USB inputs are quite common on portable projectors since the plug doesn't take up too much room and can handle a large number of screen resolutions. The cables come in different lengths, so you can keep the projector and device separated physically without worrying about bridging the gap.
Some pricier portable projectors use the high-quality HDMI inputs that are common on larger projectors and typical televisions/computer monitors. The HDMI connection can handle higher resolutions and carry audio in addition to video. Unfortunately, HDMI outputs on mobile smart devices are less common, meaning you may need an adapter cable to use a smartphone or tablet.
Much like the size, the cost of a pocket projector is usually a mere fraction of the cost of a full-size projector. It's easy to find an affordable portable projector that's capable of producing a high-quality image with a little bit of setup and positioning.
Projectors that fall under $100 are most often basic models that require a separate device to produce an image. While most are limited to an 840 x 480 native resolution, you can find a few HD projectors in this price range as well.
Most high-quality portable projectors sit between $100 and $250. In this price range, projectors either offer a full multimedia experience (movies, TV shows, gaming, internet, and so on) or a smaller-than-average design. Some projectors also come with built-in speakers.
Beyond $250, the selection of portable projectors shrinks. The few that are available tend to be feature-rich. The projection technology includes higher resolutions, high-contrast colors, and brighter lamps. Convenience features like wireless connectivity are also common.

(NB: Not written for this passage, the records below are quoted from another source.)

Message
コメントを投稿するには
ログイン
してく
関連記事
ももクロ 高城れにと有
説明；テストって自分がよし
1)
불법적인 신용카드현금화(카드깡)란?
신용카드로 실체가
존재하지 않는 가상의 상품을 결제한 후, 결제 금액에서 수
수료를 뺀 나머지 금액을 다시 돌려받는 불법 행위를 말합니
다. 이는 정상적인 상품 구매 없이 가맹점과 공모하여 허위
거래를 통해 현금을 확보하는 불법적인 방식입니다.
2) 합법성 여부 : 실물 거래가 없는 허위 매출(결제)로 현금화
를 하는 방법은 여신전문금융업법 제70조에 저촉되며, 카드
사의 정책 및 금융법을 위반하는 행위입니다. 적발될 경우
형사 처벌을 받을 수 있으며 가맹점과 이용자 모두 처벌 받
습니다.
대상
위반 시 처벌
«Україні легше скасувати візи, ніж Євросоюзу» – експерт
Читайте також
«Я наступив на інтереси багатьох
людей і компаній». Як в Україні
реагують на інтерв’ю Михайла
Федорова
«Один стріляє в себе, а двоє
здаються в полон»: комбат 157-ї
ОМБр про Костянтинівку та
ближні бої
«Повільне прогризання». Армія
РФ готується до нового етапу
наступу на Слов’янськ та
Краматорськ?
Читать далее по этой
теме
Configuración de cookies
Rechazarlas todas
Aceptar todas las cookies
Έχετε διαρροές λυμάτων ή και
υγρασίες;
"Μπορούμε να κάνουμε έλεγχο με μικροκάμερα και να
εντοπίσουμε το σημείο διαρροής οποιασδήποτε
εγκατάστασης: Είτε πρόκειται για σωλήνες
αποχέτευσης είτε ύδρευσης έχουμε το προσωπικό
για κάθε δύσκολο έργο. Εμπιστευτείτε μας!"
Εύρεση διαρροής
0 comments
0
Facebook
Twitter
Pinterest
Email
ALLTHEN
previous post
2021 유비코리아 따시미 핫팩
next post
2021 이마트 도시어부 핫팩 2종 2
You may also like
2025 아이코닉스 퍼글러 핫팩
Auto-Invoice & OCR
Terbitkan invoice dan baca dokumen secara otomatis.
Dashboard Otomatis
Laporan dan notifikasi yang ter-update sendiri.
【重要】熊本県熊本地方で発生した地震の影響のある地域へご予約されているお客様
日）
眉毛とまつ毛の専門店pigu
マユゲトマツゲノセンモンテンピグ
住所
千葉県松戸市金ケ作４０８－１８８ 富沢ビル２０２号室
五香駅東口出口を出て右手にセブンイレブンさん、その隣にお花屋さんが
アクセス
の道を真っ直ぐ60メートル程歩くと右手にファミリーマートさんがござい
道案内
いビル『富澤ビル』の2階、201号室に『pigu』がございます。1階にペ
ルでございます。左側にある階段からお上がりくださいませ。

Consider carrying a small white sheet to use as a projection screen. This way, you won't have to worry about finding a good projection surface wherever you go.

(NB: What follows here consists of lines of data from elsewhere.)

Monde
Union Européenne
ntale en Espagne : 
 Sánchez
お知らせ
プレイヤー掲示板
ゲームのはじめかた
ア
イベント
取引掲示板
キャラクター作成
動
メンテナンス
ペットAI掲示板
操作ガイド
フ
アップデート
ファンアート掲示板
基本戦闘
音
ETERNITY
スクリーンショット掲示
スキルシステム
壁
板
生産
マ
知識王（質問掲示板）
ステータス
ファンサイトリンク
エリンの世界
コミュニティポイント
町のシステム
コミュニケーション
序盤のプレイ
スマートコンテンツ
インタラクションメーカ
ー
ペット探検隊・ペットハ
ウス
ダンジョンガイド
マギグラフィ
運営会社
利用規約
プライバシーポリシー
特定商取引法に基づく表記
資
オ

Keep your portable projector charged as much as possible. The battery can drain quickly over the course of a couple of movies and potentially be dead the next time you go to use it.
Store your projector in a bag or dedicated carrying case. Moisture and bad weather could damage the projector, as most aren't waterproof or even water-resistant.
The range of portable projectors has drastically expanded in recent years, meaning you can find as much variation in features and capabilities in smaller projectors as their larger counterparts. For example, the GooDee Pico Projector is one of the smallest projectors available, beating out other "pico" projectors in terms of compact design. On the opposite end, the Optoma ML750 Projector, with its 700- to 1,000-lumen lamp and wireless connectivity, is about as close as you can get to a full-featured projector.
Q. Do portable projectors get hot after a lot of use?
A. Unless the projector has adequate ventilation designed into the shell, you can expect the body to get hot after a while. In most cases, this heat won't damage the projector but may be something to consider with younger children or pets.
Q. Do I need a laptop or device to use a portable projector?
A. For simple projectors, yes. High-end projectors that include an operating system like Android and wireless connectivity, however, can often stream videos straight from Netflix, Hulu, or YouTube without the need for an image source.
Q. Can I use a portable projector outdoors?
A. You can generally use a projector outdoors at night when the environment is dark enough. However, you shouldn’t use the projector in bad weather unless it has a sealed case to shield it from moisture and potential damage.
Q. Are separate speakers required for sound?
A. Some projectors have a small built-in speaker on the body. You could use dedicated speakers, too — they’re easy to connect, especially if the projector has Bluetooth to connect the speakers wirelessly.